* START Document segment *

Speedy alternative to sort/sort/merge
SAS® PROC Format reduces CPU up to 80% at Wells Fargo Bank
Users of SAS software who work with large data sets are regularly confronted with processing-time challenges. The question often arises: How might it be possible to reduce the amount of CPU required to retrieve specific data?
Jenine Milum found an answer.
Milum, now a Vice President and Analytics Manager at Wells Fargo Bank, experienced a breakthrough moment a little more than a decade ago while working in another industry.
As the website became more popular, the volumes of data coming in for us to analyze grew at a mammoth rate. We were constantly looking for ways to speed up our daily processes and make them more efficient.
"We were processing log activity for our website on a daily basis," says Milum, who's been a SAS user for more than 20 years. "As the website became more popular, the volumes of data coming in for us to analyze grew at a mammoth rate. We were constantly looking for ways to speed up our daily processes and make them more efficient.
"In analyzing where the drain on resources was coming from, it was evident it came from matching this massive data to other files. Every time we did it, we had to sort and then merge that massive file. That meant reading it twice, and we needed a way to avoid doing so."

* END Document segment *
* START Dataset section *

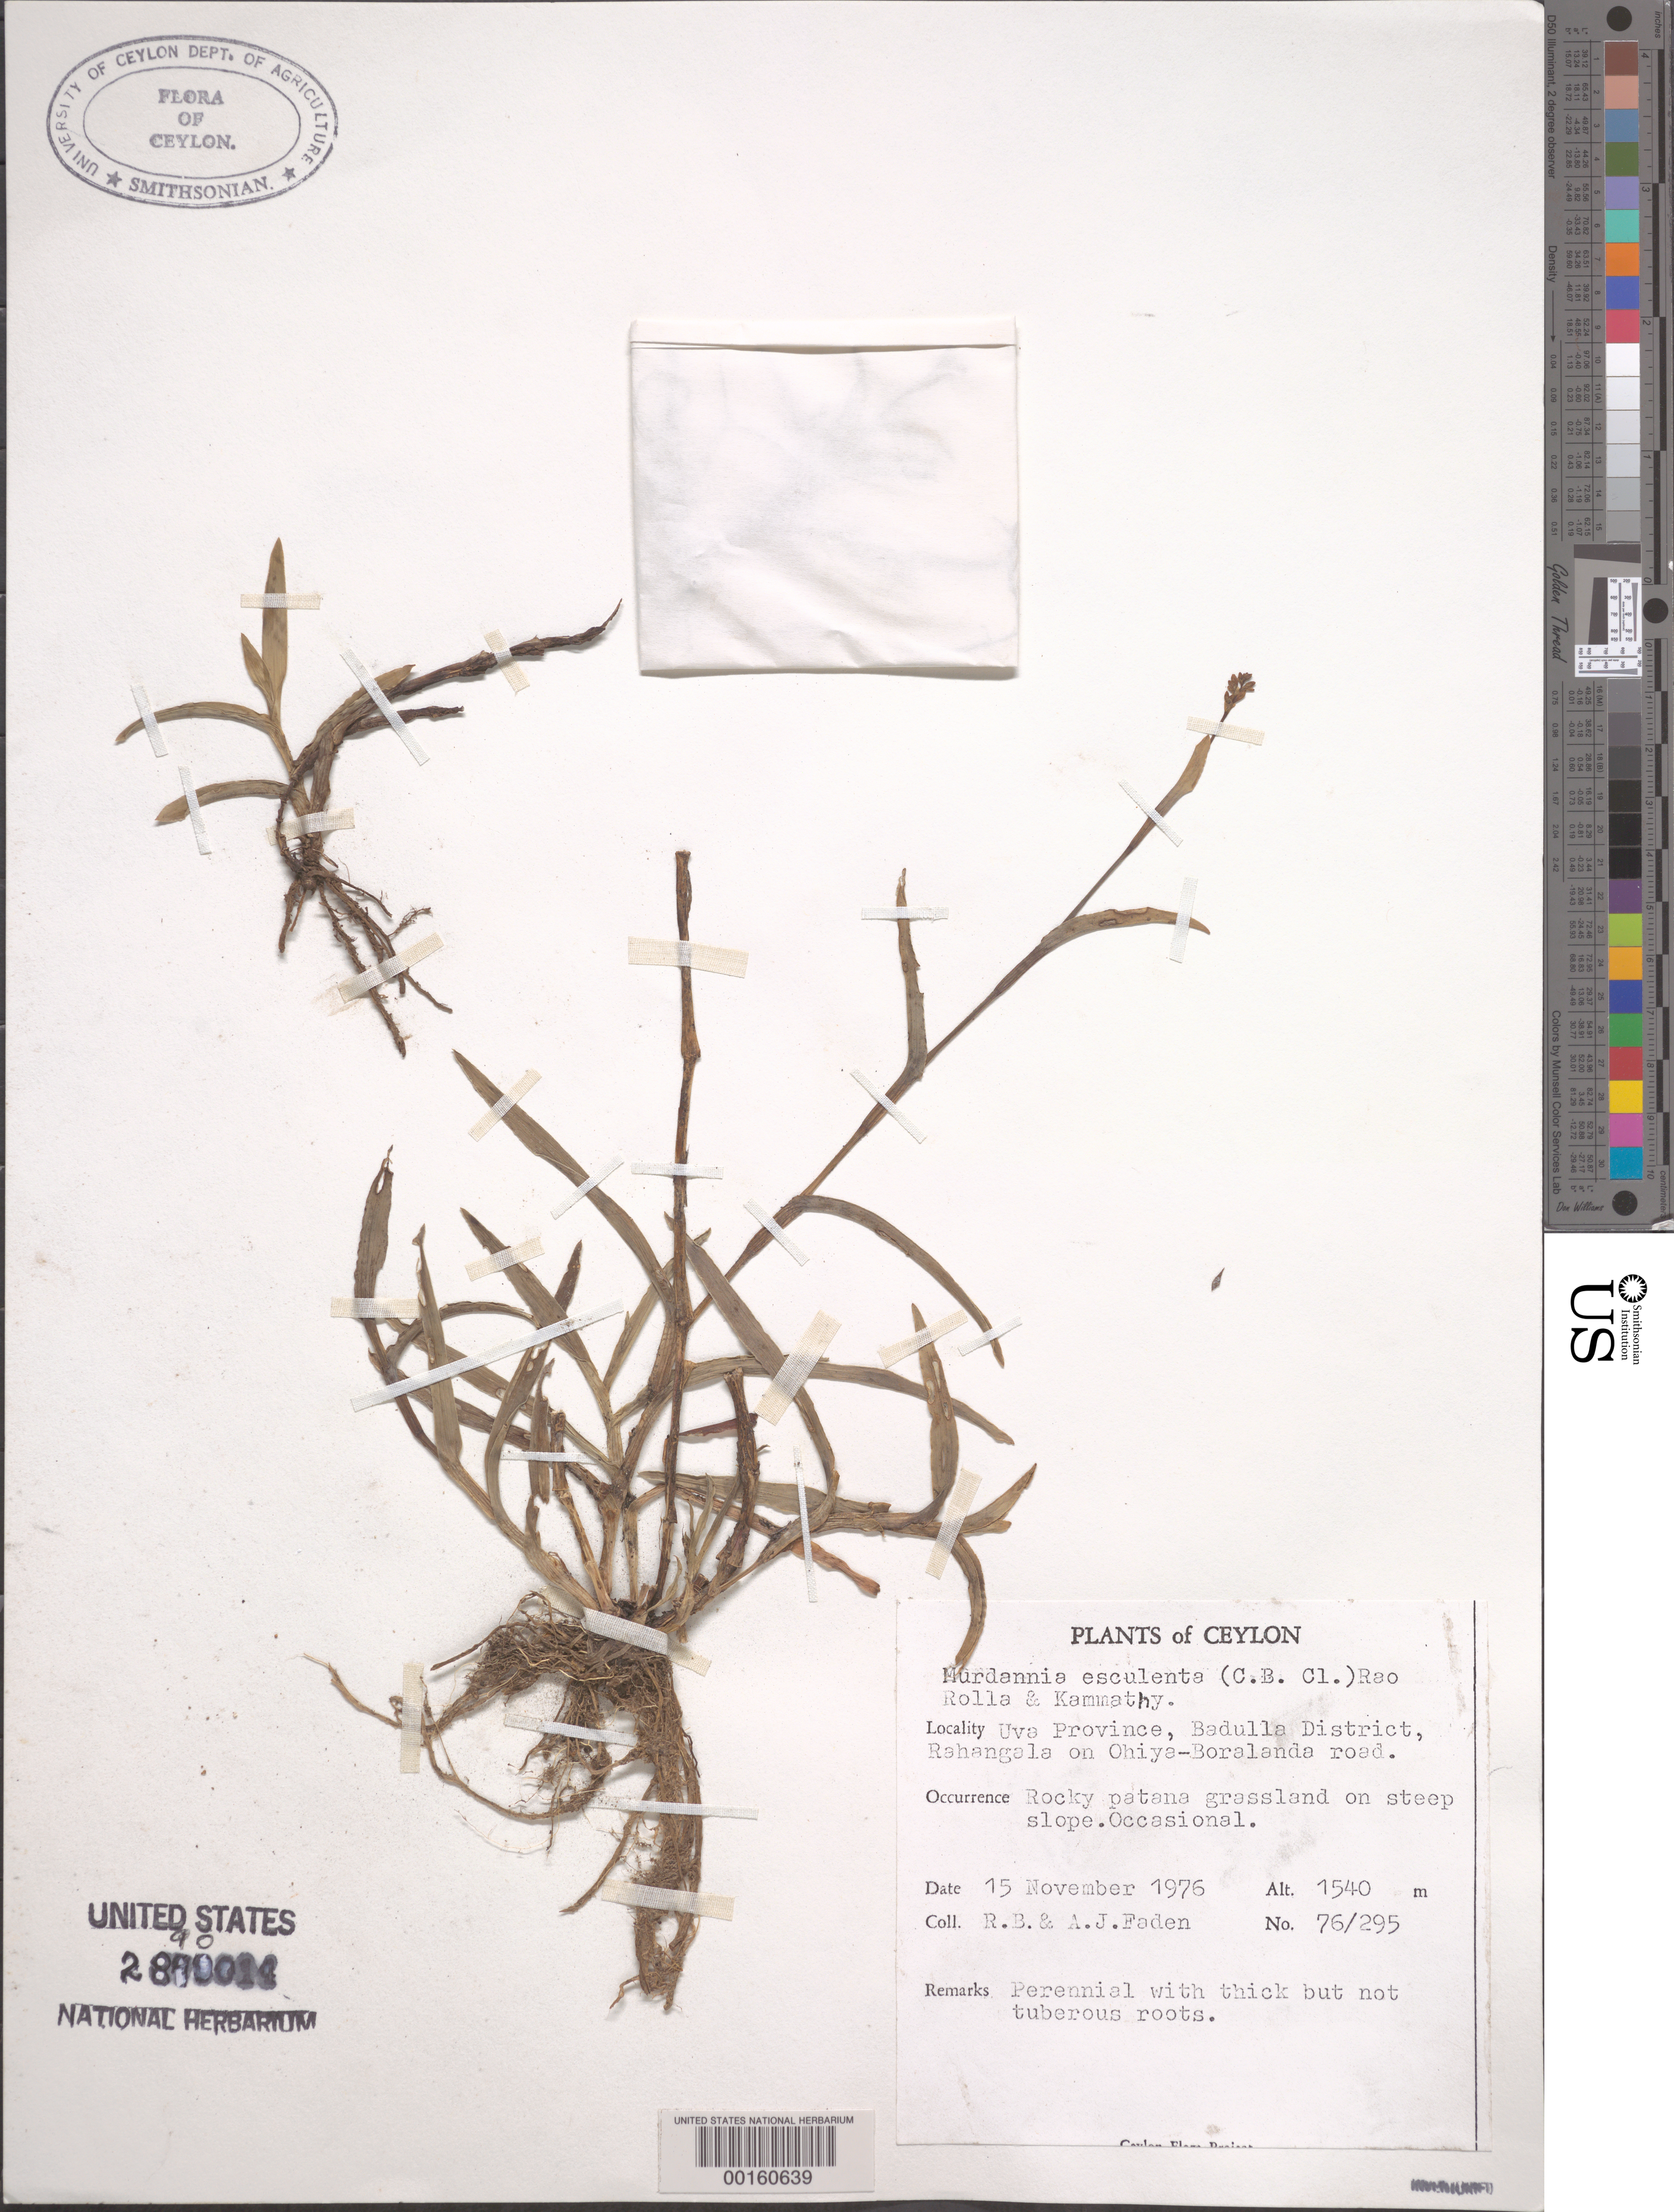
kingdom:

* END Dataset section *

## Problems to work on
(1) According to the Wells Fargo SAS article, how long has Jenine Milum been a SAS user?
(2) Using the Wells Fargo SAS article, list each thing it says about Jenine Milum's job history and experience.

## Solutions
(1) More than 20 years.

(2)
- She is now a Vice President and Analytics Manager at Wells Fargo Bank.
- She has been a SAS user for more than 20 years.
- A little more than a decade ago, she was working in another industry.
- In that earlier job, her team processed log activity for a website every day.